§ **Instructions for the task**:
Once you have located the line containing "<!-- minor casing -->" in the material below, return it exactly along with each line after it through the line containing "<!-- street labels -->".

§ **Given records**:
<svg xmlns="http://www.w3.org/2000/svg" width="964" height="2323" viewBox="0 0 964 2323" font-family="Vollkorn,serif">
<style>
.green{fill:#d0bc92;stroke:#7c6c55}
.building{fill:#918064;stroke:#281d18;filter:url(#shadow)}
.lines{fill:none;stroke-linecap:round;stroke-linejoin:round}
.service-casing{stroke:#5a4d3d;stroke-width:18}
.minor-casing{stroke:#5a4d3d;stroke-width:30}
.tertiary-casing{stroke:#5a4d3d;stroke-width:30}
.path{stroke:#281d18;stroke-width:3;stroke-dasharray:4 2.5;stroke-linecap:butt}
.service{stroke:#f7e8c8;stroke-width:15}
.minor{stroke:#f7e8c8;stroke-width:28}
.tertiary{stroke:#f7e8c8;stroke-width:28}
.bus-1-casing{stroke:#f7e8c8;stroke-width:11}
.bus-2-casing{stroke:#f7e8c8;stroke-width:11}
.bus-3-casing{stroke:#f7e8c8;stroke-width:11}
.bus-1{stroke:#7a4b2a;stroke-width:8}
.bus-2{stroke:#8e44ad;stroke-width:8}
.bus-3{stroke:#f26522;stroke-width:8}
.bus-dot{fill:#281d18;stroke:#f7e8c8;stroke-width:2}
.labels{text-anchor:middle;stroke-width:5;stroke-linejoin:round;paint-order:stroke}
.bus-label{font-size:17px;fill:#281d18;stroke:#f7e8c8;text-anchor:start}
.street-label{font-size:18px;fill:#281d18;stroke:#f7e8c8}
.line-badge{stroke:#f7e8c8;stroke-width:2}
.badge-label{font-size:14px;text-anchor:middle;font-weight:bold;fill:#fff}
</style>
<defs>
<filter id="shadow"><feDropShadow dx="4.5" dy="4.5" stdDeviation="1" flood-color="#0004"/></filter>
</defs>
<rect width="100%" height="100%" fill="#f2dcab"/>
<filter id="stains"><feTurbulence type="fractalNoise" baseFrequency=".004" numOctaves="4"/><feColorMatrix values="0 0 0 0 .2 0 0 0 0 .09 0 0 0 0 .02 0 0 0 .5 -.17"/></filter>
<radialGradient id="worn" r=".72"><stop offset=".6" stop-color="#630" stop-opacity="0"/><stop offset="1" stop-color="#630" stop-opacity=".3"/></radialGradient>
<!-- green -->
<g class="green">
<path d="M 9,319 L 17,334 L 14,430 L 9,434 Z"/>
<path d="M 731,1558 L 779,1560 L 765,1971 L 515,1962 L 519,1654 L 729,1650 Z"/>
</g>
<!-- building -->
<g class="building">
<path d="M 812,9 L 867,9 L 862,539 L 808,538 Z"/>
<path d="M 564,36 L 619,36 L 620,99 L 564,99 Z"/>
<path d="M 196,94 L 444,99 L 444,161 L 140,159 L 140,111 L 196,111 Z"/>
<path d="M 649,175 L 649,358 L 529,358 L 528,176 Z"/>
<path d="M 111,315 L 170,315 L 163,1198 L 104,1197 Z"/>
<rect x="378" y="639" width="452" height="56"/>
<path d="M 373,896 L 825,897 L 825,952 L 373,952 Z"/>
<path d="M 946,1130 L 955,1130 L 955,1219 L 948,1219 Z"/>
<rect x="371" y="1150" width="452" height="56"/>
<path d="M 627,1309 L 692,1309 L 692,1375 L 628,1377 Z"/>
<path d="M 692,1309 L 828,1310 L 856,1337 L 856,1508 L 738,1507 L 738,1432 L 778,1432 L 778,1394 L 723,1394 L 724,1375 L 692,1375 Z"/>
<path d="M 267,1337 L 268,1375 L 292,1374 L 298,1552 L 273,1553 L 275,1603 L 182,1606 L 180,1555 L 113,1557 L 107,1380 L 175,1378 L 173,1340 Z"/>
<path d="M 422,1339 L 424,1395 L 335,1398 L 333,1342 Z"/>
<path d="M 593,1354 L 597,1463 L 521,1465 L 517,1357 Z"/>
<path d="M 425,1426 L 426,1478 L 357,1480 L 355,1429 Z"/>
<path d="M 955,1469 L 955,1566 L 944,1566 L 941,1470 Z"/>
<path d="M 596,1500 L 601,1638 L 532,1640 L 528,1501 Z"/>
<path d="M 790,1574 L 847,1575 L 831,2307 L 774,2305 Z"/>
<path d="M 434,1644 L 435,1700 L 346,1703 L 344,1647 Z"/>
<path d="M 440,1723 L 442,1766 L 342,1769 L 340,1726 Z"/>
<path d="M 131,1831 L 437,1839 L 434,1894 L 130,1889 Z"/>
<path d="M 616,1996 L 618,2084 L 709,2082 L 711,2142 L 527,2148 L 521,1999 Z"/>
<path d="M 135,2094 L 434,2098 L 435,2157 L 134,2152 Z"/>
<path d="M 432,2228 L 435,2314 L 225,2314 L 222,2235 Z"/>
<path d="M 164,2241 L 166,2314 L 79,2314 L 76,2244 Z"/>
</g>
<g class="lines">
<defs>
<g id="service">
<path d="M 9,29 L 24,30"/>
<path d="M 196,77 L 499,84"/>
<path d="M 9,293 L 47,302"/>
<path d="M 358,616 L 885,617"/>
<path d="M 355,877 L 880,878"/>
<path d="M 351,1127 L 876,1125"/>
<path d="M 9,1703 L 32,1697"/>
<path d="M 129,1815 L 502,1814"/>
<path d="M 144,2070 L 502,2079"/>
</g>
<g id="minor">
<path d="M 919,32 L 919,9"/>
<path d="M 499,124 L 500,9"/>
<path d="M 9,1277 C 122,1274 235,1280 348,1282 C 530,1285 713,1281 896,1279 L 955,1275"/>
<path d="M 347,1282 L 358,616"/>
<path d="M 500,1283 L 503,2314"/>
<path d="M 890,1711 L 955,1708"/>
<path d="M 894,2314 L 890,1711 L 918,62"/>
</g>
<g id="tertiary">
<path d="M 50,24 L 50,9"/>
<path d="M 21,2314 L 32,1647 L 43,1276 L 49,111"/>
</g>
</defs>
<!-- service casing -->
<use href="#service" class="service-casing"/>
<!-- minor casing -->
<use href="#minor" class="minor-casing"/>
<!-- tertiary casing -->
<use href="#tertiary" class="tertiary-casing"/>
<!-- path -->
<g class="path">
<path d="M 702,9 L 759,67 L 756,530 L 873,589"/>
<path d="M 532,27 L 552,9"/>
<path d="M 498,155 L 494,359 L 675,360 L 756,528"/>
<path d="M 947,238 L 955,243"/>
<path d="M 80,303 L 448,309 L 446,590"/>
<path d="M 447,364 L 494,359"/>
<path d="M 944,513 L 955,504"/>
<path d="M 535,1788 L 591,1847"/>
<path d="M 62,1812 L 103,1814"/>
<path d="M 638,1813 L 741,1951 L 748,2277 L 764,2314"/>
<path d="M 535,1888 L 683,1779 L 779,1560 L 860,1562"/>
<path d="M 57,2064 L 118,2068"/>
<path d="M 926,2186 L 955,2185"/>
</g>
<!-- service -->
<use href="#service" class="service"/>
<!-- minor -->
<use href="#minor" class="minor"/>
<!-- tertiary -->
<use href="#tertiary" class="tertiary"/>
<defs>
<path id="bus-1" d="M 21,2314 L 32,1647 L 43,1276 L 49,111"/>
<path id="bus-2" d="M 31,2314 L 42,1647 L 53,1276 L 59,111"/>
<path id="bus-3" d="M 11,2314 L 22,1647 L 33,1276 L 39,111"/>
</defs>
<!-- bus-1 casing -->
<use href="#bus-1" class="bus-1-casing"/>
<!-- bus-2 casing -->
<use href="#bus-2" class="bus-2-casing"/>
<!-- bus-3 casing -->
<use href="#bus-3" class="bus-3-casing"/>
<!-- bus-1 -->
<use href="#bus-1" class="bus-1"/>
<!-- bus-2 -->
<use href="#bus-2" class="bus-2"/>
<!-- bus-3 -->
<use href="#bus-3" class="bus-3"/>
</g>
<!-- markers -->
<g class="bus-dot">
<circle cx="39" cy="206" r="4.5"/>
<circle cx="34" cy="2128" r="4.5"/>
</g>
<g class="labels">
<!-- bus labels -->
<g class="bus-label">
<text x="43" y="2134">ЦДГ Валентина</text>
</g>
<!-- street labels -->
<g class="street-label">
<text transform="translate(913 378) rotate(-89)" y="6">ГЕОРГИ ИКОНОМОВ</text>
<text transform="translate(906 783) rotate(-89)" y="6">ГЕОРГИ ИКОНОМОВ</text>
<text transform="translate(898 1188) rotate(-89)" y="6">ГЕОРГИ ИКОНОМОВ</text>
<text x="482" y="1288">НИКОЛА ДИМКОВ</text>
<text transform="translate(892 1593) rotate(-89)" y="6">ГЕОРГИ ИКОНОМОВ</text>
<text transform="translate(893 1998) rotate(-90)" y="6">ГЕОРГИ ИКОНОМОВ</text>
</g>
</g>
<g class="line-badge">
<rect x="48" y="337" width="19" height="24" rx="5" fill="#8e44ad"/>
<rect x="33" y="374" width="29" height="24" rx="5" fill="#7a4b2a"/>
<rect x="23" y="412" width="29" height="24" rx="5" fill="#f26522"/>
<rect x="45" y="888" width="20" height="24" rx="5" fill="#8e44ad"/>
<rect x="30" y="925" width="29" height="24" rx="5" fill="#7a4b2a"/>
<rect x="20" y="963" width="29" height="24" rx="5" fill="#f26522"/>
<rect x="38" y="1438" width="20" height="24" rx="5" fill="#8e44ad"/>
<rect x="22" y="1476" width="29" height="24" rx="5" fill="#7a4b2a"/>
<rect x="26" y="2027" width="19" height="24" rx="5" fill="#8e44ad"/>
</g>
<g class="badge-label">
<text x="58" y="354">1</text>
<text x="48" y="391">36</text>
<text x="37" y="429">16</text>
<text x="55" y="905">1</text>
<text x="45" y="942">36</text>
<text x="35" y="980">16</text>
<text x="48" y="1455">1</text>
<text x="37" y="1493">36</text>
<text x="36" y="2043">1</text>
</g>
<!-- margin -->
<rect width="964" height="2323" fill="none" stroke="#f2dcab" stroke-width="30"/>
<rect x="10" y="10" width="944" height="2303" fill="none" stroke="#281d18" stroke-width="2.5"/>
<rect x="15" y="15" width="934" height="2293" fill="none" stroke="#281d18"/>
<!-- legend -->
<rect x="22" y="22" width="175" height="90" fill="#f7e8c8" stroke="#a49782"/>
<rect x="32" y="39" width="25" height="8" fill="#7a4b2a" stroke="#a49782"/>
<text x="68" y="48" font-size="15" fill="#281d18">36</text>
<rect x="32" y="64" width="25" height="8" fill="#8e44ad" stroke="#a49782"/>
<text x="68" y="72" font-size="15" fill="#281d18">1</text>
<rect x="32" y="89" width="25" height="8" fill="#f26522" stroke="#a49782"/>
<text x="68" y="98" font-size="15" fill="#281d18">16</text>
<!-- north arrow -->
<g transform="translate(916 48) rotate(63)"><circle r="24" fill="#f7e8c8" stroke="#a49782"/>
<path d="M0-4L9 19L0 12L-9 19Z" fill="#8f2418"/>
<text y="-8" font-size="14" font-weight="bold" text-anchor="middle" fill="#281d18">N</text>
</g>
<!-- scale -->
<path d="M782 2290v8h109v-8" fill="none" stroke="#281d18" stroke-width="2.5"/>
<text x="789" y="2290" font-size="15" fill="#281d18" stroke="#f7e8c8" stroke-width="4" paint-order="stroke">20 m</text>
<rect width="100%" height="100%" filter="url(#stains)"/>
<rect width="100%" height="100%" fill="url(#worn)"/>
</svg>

§ **Expected answer**:
<!-- minor casing -->
<use href="#minor" class="minor-casing"/>
<!-- tertiary casing -->
<use href="#tertiary" class="tertiary-casing"/>
<!-- path -->
<g class="path">
<path d="M 702,9 L 759,67 L 756,530 L 873,589"/>
<path d="M 532,27 L 552,9"/>
<path d="M 498,155 L 494,359 L 675,360 L 756,528"/>
<path d="M 947,238 L 955,243"/>
<path d="M 80,303 L 448,309 L 446,590"/>
<path d="M 447,364 L 494,359"/>
<path d="M 944,513 L 955,504"/>
<path d="M 535,1788 L 591,1847"/>
<path d="M 62,1812 L 103,1814"/>
<path d="M 638,1813 L 741,1951 L 748,2277 L 764,2314"/>
<path d="M 535,1888 L 683,1779 L 779,1560 L 860,1562"/>
<path d="M 57,2064 L 118,2068"/>
<path d="M 926,2186 L 955,2185"/>
</g>
<!-- service -->
<use href="#service" class="service"/>
<!-- minor -->
<use href="#minor" class="minor"/>
<!-- tertiary -->
<use href="#tertiary" class="tertiary"/>
<defs>
<path id="bus-1" d="M 21,2314 L 32,1647 L 43,1276 L 49,111"/>
<path id="bus-2" d="M 31,2314 L 42,1647 L 53,1276 L 59,111"/>
<path id="bus-3" d="M 11,2314 L 22,1647 L 33,1276 L 39,111"/>
</defs>
<!-- bus-1 casing -->
<use href="#bus-1" class="bus-1-casing"/>
<!-- bus-2 casing -->
<use href="#bus-2" class="bus-2-casing"/>
<!-- bus-3 casing -->
<use href="#bus-3" class="bus-3-casing"/>
<!-- bus-1 -->
<use href="#bus-1" class="bus-1"/>
<!-- bus-2 -->
<use href="#bus-2" class="bus-2"/>
<!-- bus-3 -->
<use href="#bus-3" class="bus-3"/>
</g>
<!-- markers -->
<g class="bus-dot">
<circle cx="39" cy="206" r="4.5"/>
<circle cx="34" cy="2128" r="4.5"/>
</g>
<g class="labels">
<!-- bus labels -->
<g class="bus-label">
<text x="43" y="2134">ЦДГ Валентина</text>
</g>
<!-- street labels -->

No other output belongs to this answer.